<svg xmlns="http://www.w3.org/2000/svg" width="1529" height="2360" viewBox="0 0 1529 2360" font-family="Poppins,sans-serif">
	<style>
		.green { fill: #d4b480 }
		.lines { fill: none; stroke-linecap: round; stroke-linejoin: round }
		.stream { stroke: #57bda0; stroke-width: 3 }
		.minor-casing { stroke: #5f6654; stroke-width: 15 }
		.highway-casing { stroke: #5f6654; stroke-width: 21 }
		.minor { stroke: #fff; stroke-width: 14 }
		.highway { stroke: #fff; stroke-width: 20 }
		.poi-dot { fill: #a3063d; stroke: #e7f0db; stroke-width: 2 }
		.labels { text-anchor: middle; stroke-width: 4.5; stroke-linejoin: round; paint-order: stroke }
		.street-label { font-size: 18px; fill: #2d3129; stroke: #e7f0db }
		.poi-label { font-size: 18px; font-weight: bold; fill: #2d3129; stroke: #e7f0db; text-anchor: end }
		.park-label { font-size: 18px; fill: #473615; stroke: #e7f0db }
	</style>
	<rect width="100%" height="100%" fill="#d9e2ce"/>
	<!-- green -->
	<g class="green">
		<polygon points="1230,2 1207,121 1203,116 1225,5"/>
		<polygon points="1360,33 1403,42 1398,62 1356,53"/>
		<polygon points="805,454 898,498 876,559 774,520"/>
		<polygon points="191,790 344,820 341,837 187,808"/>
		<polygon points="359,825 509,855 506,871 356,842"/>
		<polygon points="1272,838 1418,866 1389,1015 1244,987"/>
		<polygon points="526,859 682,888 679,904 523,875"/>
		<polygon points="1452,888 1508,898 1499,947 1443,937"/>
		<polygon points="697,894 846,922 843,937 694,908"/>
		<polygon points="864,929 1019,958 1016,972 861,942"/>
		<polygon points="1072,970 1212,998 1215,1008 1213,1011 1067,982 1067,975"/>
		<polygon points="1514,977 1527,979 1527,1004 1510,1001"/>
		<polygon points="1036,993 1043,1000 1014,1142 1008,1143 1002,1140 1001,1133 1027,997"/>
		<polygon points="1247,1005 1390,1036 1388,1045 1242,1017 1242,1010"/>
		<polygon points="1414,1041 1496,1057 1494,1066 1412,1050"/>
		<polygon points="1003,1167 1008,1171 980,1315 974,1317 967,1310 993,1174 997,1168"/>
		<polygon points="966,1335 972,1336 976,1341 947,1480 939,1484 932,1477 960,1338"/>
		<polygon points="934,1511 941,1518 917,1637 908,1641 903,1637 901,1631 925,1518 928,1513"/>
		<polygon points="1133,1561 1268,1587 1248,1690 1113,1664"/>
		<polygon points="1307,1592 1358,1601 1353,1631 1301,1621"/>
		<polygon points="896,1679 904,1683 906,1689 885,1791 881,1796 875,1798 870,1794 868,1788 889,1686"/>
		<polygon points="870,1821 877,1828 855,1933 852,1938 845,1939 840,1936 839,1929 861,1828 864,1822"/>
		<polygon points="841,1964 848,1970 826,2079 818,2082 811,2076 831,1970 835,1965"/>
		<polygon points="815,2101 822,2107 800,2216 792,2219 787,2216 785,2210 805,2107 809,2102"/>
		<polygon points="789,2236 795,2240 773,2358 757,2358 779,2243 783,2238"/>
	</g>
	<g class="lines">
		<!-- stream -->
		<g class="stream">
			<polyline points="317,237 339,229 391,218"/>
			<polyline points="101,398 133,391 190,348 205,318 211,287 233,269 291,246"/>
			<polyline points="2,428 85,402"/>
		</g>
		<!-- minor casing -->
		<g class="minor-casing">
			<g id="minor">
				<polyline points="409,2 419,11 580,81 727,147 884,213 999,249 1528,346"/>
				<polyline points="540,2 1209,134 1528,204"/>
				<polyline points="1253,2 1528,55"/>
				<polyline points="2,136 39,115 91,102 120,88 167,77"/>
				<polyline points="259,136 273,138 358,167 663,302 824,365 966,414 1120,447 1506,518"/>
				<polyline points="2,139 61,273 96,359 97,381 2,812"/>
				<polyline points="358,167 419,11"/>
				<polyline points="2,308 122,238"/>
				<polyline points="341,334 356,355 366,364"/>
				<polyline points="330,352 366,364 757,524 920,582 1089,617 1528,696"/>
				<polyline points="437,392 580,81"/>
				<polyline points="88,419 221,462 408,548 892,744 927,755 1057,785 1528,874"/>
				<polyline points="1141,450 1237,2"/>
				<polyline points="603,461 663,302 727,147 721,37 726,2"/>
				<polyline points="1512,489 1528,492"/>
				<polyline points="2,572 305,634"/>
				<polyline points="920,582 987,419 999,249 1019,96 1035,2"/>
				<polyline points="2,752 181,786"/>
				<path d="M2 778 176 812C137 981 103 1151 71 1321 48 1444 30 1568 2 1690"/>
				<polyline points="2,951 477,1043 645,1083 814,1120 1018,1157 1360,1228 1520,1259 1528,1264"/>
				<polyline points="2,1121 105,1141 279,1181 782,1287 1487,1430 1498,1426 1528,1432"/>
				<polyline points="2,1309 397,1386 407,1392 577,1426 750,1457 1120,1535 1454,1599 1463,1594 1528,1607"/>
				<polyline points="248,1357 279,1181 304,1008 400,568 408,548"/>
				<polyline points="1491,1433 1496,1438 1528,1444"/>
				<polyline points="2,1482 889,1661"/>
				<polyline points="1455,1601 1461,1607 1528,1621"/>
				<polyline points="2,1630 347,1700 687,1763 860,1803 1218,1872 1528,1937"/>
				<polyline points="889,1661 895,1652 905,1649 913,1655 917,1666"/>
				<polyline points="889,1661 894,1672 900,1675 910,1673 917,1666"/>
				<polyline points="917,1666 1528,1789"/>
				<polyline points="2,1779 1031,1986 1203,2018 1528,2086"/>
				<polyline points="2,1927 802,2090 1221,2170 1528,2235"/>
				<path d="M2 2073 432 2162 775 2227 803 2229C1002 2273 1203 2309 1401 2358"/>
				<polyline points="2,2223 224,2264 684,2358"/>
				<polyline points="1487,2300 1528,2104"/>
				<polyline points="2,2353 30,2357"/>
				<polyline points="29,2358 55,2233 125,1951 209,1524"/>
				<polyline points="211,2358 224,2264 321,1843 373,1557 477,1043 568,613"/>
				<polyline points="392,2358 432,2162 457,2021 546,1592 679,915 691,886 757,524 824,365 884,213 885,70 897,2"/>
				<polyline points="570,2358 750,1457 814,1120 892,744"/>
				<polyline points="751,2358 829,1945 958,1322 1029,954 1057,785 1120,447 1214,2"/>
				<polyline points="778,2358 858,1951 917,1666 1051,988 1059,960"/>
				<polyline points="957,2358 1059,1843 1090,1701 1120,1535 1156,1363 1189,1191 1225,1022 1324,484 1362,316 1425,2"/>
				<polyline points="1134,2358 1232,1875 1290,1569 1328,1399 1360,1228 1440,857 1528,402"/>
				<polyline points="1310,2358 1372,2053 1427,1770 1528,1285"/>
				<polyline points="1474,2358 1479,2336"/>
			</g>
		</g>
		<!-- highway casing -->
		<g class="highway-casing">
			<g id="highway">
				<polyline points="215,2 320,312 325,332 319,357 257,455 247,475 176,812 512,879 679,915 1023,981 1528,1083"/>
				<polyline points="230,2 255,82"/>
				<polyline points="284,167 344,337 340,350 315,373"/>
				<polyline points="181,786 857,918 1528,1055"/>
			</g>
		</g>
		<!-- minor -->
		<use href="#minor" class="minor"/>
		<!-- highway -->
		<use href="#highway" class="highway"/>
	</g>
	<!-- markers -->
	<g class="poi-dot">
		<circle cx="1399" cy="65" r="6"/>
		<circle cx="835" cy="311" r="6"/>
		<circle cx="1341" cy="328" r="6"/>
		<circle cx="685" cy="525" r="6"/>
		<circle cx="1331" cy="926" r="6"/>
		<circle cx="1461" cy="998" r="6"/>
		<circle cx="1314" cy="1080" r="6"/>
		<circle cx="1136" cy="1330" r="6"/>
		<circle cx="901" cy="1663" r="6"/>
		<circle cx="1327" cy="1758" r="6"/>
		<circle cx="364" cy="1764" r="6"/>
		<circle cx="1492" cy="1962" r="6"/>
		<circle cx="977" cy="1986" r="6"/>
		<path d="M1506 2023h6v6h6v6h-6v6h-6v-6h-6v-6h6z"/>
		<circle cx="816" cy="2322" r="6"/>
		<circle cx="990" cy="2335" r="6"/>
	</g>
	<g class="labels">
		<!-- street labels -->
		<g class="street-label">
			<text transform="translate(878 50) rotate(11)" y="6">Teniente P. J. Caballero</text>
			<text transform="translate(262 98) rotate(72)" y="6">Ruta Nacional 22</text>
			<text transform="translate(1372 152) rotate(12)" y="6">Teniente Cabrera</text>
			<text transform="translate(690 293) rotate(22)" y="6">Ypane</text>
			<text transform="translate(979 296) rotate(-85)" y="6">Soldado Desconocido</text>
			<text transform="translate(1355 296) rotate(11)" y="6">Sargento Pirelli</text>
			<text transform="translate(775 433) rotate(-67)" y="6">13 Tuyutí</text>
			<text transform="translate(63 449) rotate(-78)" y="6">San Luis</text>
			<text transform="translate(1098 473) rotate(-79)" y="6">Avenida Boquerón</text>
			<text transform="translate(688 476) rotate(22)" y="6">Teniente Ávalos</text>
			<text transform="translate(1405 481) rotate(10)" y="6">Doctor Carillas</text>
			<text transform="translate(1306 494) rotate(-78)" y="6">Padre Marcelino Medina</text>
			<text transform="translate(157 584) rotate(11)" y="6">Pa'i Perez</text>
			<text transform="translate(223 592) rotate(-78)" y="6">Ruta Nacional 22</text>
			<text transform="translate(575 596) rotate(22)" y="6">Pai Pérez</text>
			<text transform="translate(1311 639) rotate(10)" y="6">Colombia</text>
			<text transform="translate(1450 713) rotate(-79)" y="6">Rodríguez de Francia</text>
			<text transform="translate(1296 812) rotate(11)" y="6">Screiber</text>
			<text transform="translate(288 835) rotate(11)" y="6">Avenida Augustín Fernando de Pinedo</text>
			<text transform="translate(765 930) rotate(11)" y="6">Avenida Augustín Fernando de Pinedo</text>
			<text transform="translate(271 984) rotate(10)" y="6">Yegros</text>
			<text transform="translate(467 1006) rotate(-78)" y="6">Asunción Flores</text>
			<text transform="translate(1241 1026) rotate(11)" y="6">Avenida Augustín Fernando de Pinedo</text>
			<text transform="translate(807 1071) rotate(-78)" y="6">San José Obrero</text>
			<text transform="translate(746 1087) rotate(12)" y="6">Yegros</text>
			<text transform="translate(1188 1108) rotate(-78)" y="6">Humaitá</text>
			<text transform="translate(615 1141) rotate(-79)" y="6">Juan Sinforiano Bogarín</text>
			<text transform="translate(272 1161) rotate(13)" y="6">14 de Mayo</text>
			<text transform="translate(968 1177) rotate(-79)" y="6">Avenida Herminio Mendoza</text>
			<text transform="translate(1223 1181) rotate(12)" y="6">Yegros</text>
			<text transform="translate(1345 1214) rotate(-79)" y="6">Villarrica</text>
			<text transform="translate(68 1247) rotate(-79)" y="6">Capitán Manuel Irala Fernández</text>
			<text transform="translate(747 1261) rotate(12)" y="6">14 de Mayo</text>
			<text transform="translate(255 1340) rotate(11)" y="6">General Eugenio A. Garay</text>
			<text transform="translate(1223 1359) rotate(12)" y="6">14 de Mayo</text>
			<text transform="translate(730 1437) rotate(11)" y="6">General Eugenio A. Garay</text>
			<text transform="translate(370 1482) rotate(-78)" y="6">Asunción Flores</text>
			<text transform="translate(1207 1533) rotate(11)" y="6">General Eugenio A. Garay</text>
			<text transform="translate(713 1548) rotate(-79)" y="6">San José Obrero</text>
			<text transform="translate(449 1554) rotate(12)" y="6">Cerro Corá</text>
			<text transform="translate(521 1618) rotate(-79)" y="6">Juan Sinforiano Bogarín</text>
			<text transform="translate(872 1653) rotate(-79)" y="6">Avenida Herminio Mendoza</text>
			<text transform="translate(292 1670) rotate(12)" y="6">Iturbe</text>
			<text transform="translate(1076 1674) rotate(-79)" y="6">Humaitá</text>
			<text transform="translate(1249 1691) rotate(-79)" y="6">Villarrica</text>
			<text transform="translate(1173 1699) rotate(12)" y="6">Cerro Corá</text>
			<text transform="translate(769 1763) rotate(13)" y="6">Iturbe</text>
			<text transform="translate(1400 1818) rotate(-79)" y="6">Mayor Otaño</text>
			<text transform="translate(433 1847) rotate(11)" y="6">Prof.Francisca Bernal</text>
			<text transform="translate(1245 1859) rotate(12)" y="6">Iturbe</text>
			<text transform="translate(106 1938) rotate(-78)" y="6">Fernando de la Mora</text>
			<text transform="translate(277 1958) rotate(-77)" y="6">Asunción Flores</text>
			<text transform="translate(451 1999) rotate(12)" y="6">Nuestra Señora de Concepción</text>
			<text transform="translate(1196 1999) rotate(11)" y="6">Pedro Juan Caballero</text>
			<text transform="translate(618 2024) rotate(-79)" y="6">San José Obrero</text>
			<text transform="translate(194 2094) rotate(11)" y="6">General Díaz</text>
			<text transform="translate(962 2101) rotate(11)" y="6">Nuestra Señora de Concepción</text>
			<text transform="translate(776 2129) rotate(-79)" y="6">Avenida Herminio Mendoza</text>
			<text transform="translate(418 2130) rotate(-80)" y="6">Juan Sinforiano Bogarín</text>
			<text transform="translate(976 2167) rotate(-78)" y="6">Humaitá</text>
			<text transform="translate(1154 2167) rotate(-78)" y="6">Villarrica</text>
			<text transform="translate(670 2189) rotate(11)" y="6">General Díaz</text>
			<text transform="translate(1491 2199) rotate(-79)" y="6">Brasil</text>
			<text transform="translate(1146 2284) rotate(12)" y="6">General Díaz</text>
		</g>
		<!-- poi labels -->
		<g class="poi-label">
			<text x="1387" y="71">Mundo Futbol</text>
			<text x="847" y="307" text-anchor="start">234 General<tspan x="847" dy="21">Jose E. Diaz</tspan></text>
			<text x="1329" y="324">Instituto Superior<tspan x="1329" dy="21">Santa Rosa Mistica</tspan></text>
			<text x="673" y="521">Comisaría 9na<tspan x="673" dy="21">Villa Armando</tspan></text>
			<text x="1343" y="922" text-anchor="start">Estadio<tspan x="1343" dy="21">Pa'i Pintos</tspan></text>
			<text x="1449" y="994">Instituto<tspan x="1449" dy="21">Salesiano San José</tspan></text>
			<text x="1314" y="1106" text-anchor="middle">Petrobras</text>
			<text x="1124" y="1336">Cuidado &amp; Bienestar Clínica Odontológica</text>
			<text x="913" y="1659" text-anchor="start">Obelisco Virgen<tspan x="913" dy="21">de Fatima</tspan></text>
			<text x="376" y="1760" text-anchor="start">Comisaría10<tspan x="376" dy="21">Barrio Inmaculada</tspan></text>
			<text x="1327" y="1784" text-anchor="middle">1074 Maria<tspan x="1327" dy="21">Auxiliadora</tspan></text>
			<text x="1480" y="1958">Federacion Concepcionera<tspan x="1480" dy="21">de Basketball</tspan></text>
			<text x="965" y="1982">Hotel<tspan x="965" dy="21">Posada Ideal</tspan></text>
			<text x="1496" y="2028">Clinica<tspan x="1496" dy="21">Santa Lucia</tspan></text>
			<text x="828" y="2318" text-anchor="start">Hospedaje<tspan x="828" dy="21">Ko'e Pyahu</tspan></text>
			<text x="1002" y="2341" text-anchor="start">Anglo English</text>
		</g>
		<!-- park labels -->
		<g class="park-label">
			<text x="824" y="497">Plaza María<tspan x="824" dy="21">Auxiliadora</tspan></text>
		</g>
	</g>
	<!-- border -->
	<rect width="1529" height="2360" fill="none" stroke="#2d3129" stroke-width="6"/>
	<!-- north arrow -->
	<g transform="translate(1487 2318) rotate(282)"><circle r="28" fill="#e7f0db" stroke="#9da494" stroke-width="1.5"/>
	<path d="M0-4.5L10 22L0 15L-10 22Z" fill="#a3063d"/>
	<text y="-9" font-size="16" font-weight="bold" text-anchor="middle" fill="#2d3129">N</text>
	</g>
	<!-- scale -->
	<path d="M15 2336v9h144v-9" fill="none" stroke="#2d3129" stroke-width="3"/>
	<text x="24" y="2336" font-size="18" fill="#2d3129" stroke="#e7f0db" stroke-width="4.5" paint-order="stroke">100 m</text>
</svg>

*Aim of the exercise:*
Copy out all the lines of the records that include "round".

*Task answer:*
		.lines { fill: none; stroke-linecap: round; stroke-linejoin: round }
		.labels { text-anchor: middle; stroke-width: 4.5; stroke-linejoin: round; paint-order: stroke }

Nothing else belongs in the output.